Даже эгоистично помечтали о том, чтобы их армию поскорей вывели из Сталинграда. Как ни трудно на любом новом месте, а все же меньше хлопот, чем здесь, в развалинах. Конечно, кого-то и здесь оставят, они и будут главные мученики: и расчистка, и разминирование, и уборка трупов. Хорошо бы не нас! Наконец договорились по всем вопросам, и зам командующего поехал к себе во второй эшелон. Серпилин тоже собирался уйти подкрутить своих, чтобы дали сводку пораньше, — хотел оставить себе запас времени — посидеть над сводкой самому. Но Захаров задержал его.
— Пятнадцать минут имеешь?
Как ответить? Хотел бы иметь не пятнадцать минут, а и час, и два, хотел бы откинуться на стуле, потянуться, вынуть папиросу, постучать о коробку и не спеша закурить. Но все это еще невозможно. А пятнадцать минут, конечно, есть. Задания даны, и машина запущена.
— Как, Федор Федорович, откровенно говоря, в голове уже все уместилось, что произошло? У меня, например, еще не до конца.

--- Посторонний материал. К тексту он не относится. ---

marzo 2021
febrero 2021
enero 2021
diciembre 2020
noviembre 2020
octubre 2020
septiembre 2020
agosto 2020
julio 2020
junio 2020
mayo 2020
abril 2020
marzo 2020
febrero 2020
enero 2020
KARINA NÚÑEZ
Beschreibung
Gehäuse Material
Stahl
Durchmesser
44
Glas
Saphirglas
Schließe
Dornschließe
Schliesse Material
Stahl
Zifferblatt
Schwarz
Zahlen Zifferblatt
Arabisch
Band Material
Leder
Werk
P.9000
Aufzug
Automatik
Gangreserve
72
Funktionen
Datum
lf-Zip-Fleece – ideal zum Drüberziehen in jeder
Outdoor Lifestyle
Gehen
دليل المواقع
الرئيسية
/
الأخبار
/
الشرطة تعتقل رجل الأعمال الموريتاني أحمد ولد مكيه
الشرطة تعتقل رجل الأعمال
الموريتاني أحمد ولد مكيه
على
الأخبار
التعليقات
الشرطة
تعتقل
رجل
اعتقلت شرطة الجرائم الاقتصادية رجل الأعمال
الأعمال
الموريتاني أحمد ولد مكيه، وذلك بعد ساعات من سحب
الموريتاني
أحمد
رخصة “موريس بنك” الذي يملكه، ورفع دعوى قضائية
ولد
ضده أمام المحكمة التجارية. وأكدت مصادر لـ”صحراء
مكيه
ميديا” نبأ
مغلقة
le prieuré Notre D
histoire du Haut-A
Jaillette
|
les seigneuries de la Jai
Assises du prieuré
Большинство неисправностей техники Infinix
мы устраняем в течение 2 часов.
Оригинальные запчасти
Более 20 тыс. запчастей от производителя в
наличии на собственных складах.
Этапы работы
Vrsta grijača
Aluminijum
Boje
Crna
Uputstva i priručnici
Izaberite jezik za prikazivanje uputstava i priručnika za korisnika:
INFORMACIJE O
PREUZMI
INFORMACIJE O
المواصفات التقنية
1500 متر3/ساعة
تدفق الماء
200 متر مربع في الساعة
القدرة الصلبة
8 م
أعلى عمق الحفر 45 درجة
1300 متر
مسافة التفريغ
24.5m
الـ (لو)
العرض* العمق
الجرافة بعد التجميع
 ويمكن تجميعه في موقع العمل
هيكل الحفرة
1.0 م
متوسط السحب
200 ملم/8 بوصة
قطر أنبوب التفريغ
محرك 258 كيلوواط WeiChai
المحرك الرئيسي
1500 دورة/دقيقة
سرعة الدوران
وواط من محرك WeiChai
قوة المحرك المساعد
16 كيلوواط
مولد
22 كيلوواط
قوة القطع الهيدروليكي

Серпилин ответил так, как было. И у него тоже, как ни долго ждал этого, а еще сохраняется чувство: неужели правда? Неужели в самом деле кончилось?
И вопросительно посмотрел на Захарова, понимая, что этот разговор так, для начала, что не для него задержан в такое горячее время.
— Хотел спросить тебя, как твое настроение, Федор Федорович. — Захаров помолчал и добавил: — Не по своей инициативе спрашиваю, фронт интересовался. А может, и не только.
— Чем интересовались? — настороженно спросил Серпилин.
— Твоим самочувствием. Я сам только сегодня от них узнал о твоей беде. Ты же мне не сказал.
В словах Захарова была обида. Пожалуй, при их хороших отношениях справедливая. А не сказал ему Серпилин потому, что — если до конца откровенно — слишком многое пришлось бы объяснять. Значит, сейчас задержал из-за этого! А сначала показалось — хочет спросить совсем про другое…
— Что тебе ответить на это, Константин Прокофьевич? Что раньше не поделился, извини. Если бы вообще кому-то сказал, тебе первому. — Серпилин расстегнул карман гимнастерки и вынул письмо. — На, прочти. Что другая фамилия, не удивляйся, он не мою фамилию носил. — И, уже говоря это, по глазам Захарова понял, что тот не удивляется и про другую фамилию знает сам.
Захаров медленно прочел письмо, сложил и отдал Серпилину.
— Что же не сказал, Федор Федорович? Неужели одному об этом легче думать?
— Случай, как говорится, особый. — Серпилин горько усмехнулся. — Сначала ты мне ответь, что знаешь и чего не знаешь.
— Видимо, все знаю, — сказал Захаров.
— Откуда?
— А твой кореш, Иван Алексеич, когда был здесь у нас, рассказал мне об этом деле.
— Зачем и для чего? — сердито спросил Серпилин, считавший, что Иван Алексеевич на этот раз позволил себе сверх того, на что имел право.
— Имелось в виду впоследствии перевести твоего сына к нам в армию на соответствующую должность.
— Без меня, что ли? — по-прежнему сердито спросил Серпилин.
— Не без тебя, а с тобой. Думали, что, когда бои кончатся, начнем пополняться, поговорим по душам…
— А цель какая?
— Хотели помирить тебя с сыном. Считали, что и тебе было бы легче и ему.
— Меня с ним уже война помирила. — Серпилин встал и заходил по комнате.